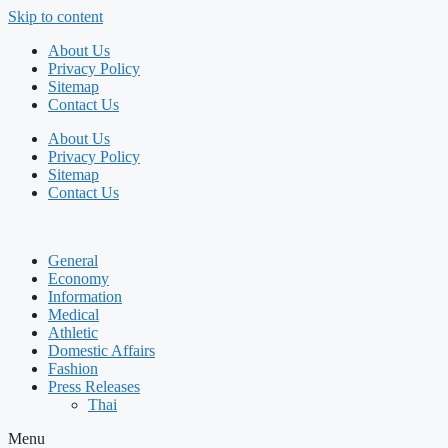
Skip to content
About Us
Privacy Policy
Sitemap
Contact Us
About Us
Privacy Policy
Sitemap
Contact Us
General
Economy
Information
Medical
Athletic
Domestic Affairs
Fashion
Press Releases
Thai
Menu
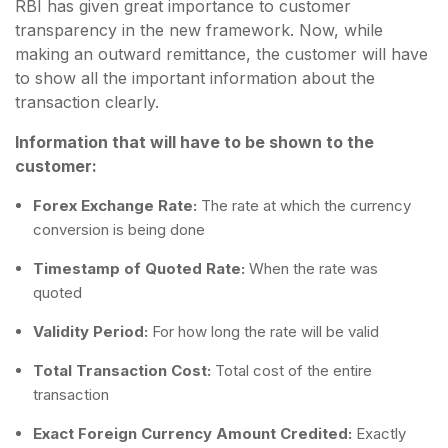
RBI has given great importance to customer
transparency in the new framework. Now, while
making an outward remittance, the customer will have
to show all the important information about the
transaction clearly.
Information that will have to be shown to the
customer:
Forex Exchange Rate:
The rate at which the currency
conversion is being done
Timestamp of Quoted Rate:
When the rate was
quoted
Validity Period:
For how long the rate will be valid
Total Transaction Cost:
Total cost of the entire
transaction
Exact Foreign Currency Amount Credited:
Exactly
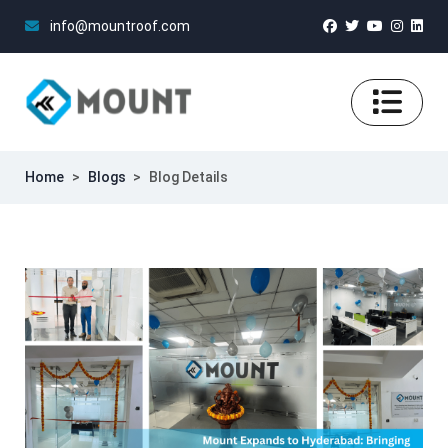
info@mountroof.com
Home
>
Blogs
>
Blog Details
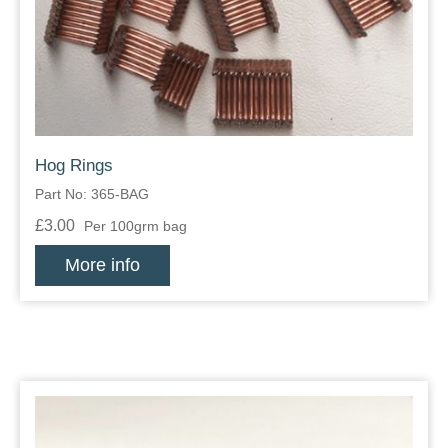
Zips
Hog Rings
Part No: 365-BAG
£3.00
Per 100grm bag
More info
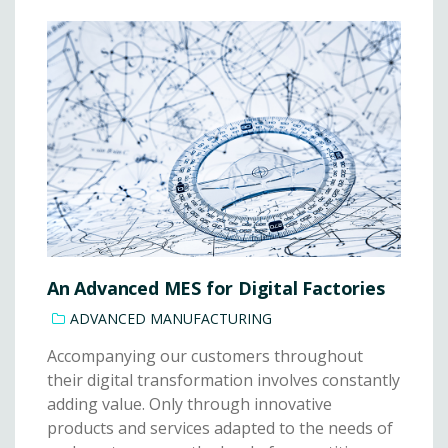
An Advanced MES for Digital Factories
ADVANCED MANUFACTURING
Accompanying our customers throughout
their digital transformation involves constantly
adding value. Only through innovative
products and services adapted to the needs of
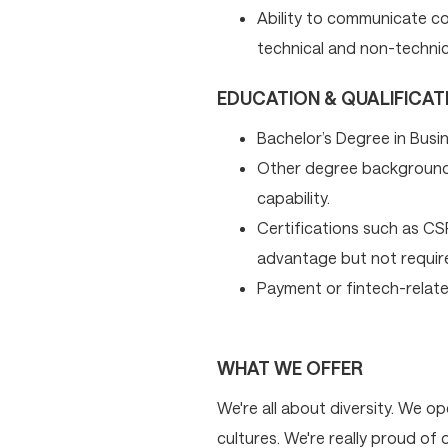
Ability to communicate co
technical and non-technic
EDUCATION & QUALIFICAT
Bachelor’s Degree in Busin
Other degree background
capability.
Certifications such as C
advantage but not requir
Payment or fintech-related
WHAT WE OFFER
We're all about diversity. We 
cultures. We're really proud of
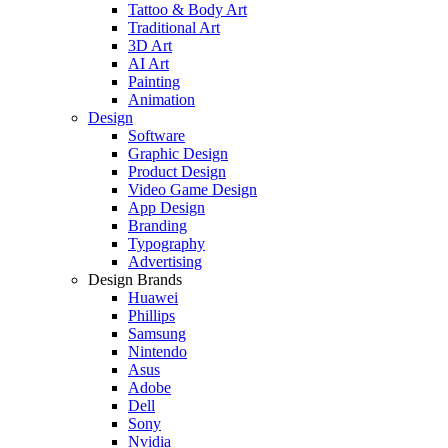
Tattoo & Body Art
Traditional Art
3D Art
AI Art
Painting
Animation
Design
Software
Graphic Design
Product Design
Video Game Design
App Design
Branding
Typography
Advertising
Design Brands
Huawei
Phillips
Samsung
Nintendo
Asus
Adobe
Dell
Sony
Nvidia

__________

*DIRECTIONS FOR THIS TASK*: Please show the lines in the entries above that hold the string "have".

*ANSWER TO THIS EXERCISE*:
making an outward remittance, the customer will have
Information that will have to be shown to the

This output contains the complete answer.